E, em outra frente, a lei complementar 194/2022 impôs um teto para a cobrança do tributo estadual, obrigando os estados a aplicar a alíquota geral de ICMS, que na época variava de 16% a 17%. Antes, alguns cobravam mais de 30% e hoje, diversos estados majoraram a alíquota geral para 18% ou mais.
Questionada no STF, essa lei foi alvo de um acordo assinado entre a Advocacia Geral da União (AGU), estados e Congresso Nacional no fim de 2022, portanto, com as pastas oficialmente sob comando de Bolsonaro – o ex-presidente deixou o país após a derrota nas urnas em novembro.
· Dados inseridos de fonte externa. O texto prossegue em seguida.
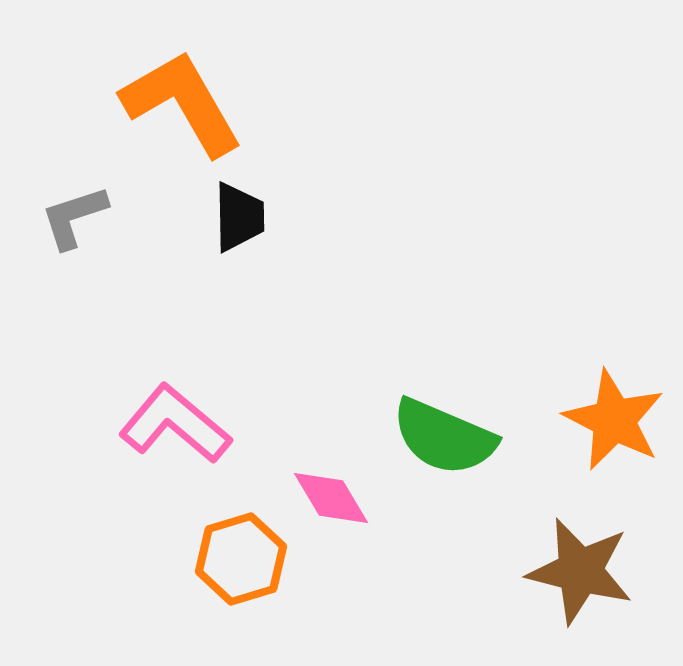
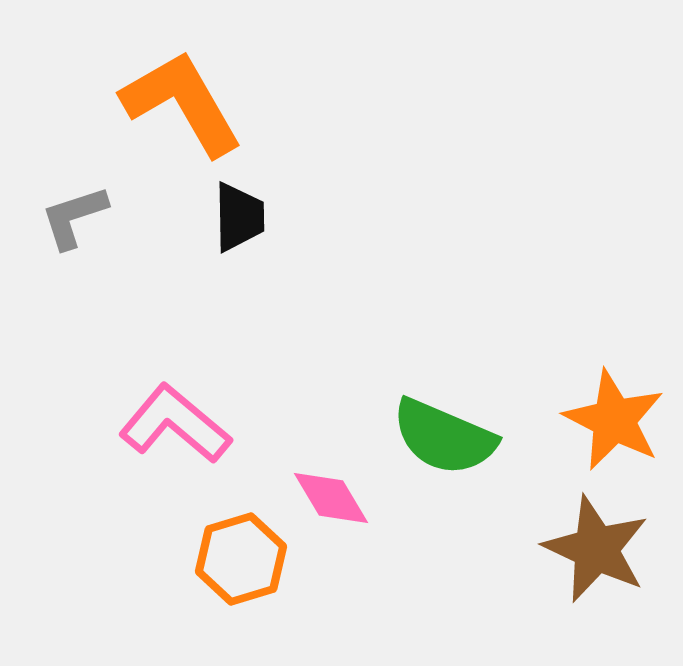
brown star: moved 16 px right, 22 px up; rotated 11 degrees clockwise
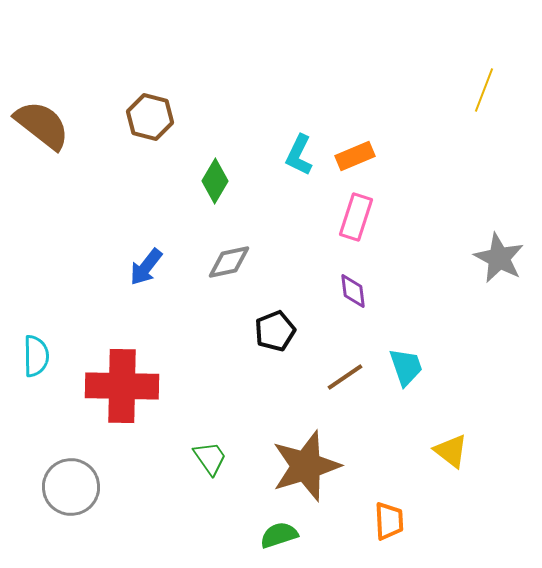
Esse acordo prevê que em 120 dias, portanto no fim de abril, sejam feitas novas propostas para revisão da tributação dos combustíveis e da energia. Diversos especialistas, até mesmo indicados pela União ao STF, concordaram que as medidas abusaram do poder do Congresso Nacional em legislar sobre o ICMS.
Quase tudo se perdeu
Bolsonaro vetou uma obrigação da União de ressarcir os estados pela perda de arrecadação e, em seguida, sua base derrubou o veto no Congresso Nacional.
A carga tributária do GLP e do diesel subiu nos estados; uma parte da desoneração da energia elétrica foi derrubada pelo STF – também previsto no acordo de 2022 – e segue em uma discussão paralela no Superior Tribunal de Justiça (STJ).
O ministério da Fazenda, de Fernando Haddad, negocia com os estados o tamanho do acerto, quais são os critérios para se chegar a um acordo de recomposição das perdas, enquanto seu secretário especial Bernard Appy negocia a reforma tributária na Câmara dos Deputados.